A short straddle gives you the obligation to sell the stock at strike price A and the obligation to buy the stock at strike price A if the options are assigned.
By selling two options, you significantly increase the income you would have achieved from selling a put or a call alone. But that comes at a cost. You have unlimited risk on the upside and substantial downside risk.
Advanced traders might run this strategy to take advantage of a possible decrease in implied volatility. If implied volatility is abnormally high for no apparent reason, the call and put may be overvalued. After the sale, the idea is to wait for volatility to drop and close the position at a profit.
Maximum Potential Profit
Potential profit is limited to the net credit received for selling the call and the put.
Maximum Potential Loss
If the stock goes up, your losses could be theoretically unlimited.
If the stock goes down, your losses may be substantial but limited to the strike price minus net credit received for selling the straddle.
Break-even at Expiration
There are two break-even points:
- Strike A minus the net credit received.
- Strike A plus the net credit received.
TradeKing Margin Requirements
NOTE: The net credit received from establishing the short straddle may be applied to the initial margin requirement.
After this position is established, an ongoing maintenance margin requirement may apply. That means depending on how the underlying performs, an increase (or decrease) in the required margin is possible. Keep in mind this requirement is subject to change and is on a per-unit basis. So don’t forget to multiply by the total number of units when you’re doing the math.
As Time Goes By
For this strategy, time decay is your best friend. It works doubly in your favor, eroding the price of both options you sold. That means if you choose to close your position prior to expiration, it will be less expensive to buy it back.

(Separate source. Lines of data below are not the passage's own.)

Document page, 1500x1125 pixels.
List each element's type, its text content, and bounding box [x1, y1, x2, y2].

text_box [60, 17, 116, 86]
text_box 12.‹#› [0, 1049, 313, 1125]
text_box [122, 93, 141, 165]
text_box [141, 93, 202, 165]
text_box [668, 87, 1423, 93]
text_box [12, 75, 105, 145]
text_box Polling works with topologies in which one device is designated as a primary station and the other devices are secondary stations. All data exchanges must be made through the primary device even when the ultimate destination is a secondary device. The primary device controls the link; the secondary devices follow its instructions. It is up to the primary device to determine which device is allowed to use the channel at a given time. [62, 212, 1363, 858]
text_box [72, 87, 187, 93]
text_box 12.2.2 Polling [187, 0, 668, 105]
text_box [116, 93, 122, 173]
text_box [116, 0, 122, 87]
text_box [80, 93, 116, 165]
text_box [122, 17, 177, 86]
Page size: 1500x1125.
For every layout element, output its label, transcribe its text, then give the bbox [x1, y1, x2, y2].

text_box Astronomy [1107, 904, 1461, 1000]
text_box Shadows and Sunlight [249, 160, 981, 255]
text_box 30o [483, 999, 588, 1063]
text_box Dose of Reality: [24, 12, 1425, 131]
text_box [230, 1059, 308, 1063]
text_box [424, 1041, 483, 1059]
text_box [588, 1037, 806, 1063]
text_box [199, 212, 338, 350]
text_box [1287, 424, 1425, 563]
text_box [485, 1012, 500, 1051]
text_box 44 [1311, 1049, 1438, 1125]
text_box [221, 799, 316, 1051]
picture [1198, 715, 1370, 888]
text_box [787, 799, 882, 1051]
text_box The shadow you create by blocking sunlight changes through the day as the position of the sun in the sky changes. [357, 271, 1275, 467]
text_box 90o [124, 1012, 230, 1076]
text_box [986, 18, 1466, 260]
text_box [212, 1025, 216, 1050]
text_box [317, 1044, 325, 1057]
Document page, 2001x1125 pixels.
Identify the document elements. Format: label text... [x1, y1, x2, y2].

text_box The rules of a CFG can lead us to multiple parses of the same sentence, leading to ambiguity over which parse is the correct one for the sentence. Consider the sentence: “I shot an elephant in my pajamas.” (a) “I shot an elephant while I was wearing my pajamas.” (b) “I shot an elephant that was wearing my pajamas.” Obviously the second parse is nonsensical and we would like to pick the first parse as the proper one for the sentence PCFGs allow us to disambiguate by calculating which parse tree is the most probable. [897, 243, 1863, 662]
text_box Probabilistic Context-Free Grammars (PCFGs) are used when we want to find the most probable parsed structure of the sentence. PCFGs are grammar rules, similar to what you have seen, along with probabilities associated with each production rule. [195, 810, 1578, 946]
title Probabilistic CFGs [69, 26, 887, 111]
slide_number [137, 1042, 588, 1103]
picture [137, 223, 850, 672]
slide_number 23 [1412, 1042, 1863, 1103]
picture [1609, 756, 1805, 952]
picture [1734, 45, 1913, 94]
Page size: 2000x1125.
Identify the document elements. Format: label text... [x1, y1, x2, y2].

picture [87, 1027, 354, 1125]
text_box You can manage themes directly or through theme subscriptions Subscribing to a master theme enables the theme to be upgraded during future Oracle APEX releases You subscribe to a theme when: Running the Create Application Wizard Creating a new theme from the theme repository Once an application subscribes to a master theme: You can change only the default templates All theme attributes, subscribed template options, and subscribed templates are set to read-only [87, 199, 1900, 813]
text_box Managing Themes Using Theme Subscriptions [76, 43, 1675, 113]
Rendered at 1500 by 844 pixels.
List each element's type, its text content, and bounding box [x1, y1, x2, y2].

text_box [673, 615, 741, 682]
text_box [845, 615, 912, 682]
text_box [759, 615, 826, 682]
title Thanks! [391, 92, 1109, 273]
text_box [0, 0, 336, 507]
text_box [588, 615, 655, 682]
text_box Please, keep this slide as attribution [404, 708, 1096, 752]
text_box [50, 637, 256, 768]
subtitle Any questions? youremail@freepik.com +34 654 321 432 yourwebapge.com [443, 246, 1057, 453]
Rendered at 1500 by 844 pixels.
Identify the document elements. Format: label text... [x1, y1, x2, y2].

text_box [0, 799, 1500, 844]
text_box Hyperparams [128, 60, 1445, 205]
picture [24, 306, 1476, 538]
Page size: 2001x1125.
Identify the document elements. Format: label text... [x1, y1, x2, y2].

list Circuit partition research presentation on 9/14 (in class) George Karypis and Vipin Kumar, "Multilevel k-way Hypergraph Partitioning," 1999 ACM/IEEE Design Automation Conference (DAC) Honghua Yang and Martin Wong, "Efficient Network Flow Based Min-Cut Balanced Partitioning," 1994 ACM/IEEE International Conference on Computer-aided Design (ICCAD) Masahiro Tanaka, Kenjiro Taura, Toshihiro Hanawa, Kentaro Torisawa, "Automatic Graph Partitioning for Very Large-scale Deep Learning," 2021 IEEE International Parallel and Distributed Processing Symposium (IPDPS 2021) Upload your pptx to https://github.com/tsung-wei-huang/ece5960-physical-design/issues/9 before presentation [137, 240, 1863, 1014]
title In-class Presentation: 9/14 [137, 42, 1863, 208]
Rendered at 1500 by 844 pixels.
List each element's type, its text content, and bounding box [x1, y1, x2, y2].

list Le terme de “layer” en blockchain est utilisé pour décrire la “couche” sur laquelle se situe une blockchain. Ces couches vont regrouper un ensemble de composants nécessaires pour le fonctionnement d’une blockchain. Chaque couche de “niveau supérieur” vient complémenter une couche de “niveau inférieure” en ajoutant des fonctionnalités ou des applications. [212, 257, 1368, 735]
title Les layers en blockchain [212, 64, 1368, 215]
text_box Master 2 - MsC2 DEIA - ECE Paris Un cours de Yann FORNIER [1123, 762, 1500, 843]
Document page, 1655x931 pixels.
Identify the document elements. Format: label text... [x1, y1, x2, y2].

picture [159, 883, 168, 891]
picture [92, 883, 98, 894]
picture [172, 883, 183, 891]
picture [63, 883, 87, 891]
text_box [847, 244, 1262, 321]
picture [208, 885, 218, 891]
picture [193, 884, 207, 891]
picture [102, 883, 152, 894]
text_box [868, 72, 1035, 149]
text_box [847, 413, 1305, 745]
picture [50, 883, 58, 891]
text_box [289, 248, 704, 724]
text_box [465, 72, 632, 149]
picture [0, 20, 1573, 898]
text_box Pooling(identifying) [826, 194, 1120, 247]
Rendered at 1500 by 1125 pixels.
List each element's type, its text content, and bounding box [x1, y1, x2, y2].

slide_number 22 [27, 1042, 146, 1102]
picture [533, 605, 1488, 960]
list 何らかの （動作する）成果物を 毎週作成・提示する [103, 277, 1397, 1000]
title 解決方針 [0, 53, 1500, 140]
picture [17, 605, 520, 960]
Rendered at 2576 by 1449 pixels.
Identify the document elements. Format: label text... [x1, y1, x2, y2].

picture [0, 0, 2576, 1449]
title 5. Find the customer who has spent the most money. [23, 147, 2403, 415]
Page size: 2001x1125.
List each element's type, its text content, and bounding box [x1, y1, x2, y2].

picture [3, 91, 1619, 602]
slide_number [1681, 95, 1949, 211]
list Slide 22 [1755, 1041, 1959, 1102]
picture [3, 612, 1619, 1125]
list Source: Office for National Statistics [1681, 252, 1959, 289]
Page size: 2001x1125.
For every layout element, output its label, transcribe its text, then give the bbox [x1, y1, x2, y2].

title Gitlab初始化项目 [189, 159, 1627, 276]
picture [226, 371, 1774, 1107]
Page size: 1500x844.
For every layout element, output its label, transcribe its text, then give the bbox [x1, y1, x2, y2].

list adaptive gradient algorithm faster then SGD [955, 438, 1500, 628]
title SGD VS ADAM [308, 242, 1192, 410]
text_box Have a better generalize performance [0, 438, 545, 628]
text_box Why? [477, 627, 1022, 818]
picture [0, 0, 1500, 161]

After the strategy is established, you really want implied volatility to decrease. An increase in implied volatility is dangerous because it works doubly against you by increasing the price of both options you sold. That means if you wish to close your position prior to expiration, it will be more expensive to buy back those options.
An increase in implied volatility also suggests an increased possibility of a price swing, whereas you want the stock price to remain stable around strike A.